[BEGIN Data section]

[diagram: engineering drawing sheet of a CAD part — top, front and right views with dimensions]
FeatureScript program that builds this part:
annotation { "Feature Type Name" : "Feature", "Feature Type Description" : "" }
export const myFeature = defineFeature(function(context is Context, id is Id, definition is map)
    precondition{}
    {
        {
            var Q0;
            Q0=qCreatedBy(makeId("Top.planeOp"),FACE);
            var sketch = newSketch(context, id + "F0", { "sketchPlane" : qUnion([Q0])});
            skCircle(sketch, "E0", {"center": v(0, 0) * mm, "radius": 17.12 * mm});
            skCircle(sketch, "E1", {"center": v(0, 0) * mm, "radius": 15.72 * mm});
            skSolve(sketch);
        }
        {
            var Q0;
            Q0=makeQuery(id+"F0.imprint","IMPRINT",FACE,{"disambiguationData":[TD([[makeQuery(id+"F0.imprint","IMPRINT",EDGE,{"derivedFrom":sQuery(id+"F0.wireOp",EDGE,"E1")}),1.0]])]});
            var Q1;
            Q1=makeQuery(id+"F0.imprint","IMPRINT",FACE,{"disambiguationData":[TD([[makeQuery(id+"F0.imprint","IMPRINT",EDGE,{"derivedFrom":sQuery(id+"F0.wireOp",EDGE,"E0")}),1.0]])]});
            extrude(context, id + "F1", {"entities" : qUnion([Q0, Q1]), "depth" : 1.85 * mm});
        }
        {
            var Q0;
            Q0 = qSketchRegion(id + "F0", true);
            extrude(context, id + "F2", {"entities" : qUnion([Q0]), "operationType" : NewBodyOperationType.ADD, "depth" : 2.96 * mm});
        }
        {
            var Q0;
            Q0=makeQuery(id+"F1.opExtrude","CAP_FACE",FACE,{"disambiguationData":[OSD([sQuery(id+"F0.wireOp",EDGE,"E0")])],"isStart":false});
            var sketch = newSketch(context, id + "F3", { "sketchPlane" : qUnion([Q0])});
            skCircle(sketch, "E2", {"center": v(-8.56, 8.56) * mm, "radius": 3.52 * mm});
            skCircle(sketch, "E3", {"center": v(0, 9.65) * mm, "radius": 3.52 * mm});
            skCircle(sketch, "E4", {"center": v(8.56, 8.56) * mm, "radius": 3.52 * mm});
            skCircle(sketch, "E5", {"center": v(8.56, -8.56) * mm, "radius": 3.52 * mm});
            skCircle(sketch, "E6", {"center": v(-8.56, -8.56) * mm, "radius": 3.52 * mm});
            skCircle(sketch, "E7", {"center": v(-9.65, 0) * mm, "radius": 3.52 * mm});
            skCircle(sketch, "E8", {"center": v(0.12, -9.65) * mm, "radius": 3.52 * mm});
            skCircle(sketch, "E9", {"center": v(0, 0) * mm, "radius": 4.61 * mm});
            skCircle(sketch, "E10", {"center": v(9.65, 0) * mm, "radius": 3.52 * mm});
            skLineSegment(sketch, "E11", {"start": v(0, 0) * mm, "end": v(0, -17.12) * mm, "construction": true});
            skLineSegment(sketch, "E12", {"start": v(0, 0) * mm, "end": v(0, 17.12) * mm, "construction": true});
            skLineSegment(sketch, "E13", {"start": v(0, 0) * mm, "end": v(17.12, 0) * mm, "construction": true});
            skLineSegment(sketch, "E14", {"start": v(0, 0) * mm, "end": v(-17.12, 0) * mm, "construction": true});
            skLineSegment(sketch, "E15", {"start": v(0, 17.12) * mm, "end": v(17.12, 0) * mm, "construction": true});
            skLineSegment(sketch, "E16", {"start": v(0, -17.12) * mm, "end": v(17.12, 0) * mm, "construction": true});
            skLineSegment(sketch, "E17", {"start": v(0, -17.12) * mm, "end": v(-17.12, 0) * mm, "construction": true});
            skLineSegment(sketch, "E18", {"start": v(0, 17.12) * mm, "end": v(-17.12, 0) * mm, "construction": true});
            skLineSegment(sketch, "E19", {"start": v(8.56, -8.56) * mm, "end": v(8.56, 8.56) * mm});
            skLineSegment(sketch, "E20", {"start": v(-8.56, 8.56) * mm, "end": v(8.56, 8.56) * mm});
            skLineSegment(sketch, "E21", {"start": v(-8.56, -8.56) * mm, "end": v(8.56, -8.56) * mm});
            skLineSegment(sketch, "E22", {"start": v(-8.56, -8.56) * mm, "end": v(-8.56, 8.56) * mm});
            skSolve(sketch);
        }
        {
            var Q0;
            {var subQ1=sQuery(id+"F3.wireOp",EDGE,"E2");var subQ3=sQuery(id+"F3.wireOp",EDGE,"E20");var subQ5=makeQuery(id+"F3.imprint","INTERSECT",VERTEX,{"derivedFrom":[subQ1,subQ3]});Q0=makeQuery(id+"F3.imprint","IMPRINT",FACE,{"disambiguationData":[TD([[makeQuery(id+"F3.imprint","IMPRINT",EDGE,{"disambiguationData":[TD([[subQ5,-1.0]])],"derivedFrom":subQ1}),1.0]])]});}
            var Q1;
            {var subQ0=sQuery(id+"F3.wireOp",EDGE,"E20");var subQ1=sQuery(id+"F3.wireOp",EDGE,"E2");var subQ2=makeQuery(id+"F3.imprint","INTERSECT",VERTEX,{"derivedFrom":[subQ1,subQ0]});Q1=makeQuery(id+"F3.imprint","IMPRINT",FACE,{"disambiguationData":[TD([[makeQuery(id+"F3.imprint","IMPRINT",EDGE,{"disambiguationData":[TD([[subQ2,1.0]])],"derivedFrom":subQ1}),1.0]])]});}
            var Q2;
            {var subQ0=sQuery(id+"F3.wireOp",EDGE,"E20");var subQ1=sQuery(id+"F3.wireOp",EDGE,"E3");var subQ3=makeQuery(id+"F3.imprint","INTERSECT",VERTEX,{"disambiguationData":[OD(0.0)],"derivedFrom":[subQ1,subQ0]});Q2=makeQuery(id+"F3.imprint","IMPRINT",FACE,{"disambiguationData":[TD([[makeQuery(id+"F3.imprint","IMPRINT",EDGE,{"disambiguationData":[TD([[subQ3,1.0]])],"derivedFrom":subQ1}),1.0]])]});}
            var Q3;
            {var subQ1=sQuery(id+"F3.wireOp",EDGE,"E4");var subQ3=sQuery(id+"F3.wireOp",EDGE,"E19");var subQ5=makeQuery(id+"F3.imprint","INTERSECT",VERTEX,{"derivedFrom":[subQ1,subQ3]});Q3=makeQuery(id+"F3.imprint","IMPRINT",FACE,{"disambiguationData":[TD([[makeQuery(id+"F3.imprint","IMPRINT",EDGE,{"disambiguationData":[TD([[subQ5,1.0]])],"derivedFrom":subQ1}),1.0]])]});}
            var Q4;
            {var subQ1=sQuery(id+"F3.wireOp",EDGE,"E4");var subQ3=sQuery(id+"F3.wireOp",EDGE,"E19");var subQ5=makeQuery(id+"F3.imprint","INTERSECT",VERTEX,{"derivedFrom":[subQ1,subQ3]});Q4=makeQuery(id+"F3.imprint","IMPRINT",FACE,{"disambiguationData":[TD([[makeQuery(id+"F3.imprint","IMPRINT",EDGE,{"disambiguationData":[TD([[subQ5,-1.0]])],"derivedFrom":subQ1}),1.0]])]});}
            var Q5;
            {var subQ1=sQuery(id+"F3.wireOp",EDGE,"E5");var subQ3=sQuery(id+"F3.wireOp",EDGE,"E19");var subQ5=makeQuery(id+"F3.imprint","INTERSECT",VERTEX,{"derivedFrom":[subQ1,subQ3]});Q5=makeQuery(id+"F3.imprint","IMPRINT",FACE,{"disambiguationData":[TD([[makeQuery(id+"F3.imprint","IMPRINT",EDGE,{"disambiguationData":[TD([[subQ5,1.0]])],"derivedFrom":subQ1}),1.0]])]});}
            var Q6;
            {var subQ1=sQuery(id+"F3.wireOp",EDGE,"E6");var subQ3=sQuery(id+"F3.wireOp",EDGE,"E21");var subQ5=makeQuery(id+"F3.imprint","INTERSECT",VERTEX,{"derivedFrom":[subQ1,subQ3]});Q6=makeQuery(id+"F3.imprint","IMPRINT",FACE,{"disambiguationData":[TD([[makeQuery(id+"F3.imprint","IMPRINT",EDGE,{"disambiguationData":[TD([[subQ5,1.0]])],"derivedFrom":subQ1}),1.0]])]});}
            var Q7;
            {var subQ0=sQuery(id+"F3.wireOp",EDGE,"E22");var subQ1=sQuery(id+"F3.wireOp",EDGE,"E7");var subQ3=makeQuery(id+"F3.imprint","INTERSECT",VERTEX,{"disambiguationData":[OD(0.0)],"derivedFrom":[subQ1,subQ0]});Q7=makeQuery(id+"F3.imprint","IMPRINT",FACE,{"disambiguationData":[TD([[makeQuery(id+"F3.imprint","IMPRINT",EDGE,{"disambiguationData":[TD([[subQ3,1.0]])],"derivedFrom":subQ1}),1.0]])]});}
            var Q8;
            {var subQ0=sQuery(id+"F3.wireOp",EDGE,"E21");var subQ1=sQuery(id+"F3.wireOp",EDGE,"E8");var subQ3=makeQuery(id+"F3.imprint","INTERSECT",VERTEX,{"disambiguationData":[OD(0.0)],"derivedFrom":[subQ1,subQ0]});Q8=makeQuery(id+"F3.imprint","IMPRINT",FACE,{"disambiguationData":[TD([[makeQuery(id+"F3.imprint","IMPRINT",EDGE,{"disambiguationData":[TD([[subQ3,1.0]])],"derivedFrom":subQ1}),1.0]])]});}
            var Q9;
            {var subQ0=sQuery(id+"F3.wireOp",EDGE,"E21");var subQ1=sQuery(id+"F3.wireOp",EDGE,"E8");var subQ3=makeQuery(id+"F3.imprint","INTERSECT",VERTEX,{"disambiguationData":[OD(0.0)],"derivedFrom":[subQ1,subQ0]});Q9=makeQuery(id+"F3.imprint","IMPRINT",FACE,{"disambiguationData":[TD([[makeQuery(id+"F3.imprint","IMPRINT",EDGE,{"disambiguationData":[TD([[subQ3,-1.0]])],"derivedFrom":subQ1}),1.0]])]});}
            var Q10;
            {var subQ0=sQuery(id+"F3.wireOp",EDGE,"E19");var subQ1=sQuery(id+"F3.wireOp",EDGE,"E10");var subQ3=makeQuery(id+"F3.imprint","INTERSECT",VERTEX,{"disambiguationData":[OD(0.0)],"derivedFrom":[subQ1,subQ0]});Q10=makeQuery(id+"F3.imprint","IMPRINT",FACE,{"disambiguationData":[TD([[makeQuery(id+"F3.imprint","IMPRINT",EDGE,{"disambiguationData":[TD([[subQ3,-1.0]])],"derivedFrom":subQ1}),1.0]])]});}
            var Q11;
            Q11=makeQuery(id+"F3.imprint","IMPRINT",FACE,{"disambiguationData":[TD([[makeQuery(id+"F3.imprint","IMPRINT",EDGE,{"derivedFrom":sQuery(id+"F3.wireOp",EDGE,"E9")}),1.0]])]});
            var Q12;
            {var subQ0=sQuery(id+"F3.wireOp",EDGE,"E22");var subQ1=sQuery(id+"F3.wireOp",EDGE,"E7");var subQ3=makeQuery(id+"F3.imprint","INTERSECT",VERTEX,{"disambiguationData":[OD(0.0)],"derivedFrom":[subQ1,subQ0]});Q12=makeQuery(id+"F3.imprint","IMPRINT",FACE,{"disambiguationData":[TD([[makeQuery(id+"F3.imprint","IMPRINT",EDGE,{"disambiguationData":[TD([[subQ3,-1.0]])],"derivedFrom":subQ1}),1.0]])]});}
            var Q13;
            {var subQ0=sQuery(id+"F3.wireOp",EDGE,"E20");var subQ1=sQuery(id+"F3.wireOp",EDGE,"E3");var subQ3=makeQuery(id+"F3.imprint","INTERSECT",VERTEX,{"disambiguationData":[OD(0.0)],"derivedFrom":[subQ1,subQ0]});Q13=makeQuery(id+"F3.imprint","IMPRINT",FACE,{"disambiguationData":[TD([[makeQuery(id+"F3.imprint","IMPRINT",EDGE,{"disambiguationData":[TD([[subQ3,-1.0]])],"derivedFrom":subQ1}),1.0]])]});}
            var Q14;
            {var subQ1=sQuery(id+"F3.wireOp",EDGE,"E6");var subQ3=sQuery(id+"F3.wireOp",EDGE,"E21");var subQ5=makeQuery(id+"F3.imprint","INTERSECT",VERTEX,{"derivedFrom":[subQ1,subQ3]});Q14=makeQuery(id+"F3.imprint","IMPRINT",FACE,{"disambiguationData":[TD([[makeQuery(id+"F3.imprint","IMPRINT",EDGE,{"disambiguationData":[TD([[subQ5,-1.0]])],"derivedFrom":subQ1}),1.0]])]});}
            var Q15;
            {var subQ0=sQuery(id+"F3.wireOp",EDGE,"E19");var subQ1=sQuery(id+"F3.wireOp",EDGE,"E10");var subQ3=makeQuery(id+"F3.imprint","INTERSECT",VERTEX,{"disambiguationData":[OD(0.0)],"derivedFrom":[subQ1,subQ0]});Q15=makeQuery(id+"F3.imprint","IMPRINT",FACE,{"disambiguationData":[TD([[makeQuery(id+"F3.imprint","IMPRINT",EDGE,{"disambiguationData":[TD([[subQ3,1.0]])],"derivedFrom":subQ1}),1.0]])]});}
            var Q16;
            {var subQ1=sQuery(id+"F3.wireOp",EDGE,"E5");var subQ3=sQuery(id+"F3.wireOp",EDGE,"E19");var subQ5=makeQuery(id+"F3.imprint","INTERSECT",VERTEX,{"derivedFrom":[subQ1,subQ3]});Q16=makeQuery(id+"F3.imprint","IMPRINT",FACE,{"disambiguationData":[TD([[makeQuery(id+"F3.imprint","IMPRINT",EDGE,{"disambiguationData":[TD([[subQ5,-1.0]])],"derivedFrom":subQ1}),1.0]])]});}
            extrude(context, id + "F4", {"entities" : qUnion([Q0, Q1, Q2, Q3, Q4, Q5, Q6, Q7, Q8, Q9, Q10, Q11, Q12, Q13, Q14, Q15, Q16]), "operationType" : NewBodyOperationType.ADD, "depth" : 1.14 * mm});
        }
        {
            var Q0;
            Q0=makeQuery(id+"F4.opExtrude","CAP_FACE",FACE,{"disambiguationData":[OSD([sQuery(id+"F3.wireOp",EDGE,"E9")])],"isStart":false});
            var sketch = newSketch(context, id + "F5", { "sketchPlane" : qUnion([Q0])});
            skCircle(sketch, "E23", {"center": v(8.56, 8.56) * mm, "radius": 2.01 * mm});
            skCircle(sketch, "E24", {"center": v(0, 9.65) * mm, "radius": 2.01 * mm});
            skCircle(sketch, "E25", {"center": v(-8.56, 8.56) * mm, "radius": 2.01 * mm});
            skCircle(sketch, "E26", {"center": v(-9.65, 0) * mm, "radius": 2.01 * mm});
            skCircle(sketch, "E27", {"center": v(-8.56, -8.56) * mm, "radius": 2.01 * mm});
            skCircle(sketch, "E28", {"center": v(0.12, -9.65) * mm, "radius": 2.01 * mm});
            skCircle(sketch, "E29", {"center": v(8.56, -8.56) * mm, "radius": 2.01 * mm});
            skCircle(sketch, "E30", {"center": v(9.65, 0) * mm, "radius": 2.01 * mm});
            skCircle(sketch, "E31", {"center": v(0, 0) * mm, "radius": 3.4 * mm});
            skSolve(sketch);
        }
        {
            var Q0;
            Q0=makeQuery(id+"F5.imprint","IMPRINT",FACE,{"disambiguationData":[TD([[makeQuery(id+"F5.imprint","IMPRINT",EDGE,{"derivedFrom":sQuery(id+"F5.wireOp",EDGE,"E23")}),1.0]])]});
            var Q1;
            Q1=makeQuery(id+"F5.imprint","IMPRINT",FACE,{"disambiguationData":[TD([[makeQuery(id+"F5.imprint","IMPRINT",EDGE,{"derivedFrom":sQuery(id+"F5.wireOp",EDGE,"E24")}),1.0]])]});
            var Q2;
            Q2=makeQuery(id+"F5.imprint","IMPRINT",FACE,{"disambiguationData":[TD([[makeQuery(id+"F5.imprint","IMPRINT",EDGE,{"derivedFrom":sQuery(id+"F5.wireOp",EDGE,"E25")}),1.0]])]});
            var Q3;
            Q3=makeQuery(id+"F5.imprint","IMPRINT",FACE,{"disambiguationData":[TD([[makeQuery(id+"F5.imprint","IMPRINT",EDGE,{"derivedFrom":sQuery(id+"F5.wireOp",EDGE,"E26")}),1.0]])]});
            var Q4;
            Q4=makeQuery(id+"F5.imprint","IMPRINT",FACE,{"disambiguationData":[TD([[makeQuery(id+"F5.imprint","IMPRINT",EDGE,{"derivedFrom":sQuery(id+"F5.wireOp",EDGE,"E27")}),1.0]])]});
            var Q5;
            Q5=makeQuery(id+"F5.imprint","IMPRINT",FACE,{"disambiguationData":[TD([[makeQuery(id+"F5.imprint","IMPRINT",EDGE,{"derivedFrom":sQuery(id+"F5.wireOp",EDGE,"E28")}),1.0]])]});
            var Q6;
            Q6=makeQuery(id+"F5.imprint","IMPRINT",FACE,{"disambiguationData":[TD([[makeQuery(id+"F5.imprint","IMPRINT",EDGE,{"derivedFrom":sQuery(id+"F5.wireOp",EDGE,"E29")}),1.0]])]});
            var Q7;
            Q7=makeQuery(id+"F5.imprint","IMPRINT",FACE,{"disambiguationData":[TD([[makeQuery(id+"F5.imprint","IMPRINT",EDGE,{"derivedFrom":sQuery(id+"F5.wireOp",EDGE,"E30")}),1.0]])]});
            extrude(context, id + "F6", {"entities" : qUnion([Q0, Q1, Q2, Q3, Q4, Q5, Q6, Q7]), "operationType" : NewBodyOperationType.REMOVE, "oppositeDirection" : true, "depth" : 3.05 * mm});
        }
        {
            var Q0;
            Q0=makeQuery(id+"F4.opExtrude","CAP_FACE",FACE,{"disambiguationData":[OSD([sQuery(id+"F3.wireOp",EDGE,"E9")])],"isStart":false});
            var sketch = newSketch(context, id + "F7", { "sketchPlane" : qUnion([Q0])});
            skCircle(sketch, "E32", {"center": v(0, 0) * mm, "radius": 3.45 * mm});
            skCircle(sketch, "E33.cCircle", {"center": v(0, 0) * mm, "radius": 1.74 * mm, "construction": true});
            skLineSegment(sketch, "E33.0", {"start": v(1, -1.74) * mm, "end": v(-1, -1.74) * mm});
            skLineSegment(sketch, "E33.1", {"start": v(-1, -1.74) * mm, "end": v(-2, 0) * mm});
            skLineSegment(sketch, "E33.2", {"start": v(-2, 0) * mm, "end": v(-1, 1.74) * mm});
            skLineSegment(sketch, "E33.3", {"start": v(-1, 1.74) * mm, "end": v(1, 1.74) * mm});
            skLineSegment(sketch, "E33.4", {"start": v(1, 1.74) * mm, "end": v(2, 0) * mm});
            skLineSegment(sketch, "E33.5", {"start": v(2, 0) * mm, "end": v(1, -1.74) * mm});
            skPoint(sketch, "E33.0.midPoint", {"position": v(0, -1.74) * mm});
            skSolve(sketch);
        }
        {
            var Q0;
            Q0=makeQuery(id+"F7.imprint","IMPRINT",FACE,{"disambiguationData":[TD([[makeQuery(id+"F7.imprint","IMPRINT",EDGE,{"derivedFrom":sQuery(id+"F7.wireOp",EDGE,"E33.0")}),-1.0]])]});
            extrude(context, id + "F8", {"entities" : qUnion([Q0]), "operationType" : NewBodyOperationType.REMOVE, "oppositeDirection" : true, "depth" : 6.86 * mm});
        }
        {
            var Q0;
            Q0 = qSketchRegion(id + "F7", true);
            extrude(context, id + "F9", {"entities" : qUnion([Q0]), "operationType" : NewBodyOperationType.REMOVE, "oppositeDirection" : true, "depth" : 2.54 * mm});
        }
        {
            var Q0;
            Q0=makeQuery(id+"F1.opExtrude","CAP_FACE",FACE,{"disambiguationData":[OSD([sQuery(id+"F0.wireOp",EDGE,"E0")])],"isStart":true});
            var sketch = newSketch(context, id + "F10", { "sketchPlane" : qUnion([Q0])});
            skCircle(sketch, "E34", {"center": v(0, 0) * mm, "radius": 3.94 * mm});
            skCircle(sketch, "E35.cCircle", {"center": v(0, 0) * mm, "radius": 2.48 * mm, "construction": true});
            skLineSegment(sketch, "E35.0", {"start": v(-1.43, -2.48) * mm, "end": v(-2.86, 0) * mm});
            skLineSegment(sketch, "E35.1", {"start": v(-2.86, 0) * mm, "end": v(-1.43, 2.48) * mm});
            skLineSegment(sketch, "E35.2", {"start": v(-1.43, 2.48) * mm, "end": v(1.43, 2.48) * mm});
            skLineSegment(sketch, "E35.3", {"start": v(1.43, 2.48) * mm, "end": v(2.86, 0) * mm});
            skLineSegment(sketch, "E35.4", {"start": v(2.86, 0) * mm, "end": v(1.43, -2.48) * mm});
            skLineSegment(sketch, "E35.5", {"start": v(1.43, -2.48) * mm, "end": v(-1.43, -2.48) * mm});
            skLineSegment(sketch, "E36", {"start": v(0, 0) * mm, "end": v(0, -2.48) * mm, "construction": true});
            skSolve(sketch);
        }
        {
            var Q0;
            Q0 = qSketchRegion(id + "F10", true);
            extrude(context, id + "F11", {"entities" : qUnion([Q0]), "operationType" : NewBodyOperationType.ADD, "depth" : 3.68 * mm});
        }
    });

[END Data section]

Please count the lines of the records that contain the string "cCircle", where case counts, and give only the number.

▶ Solution to this task
2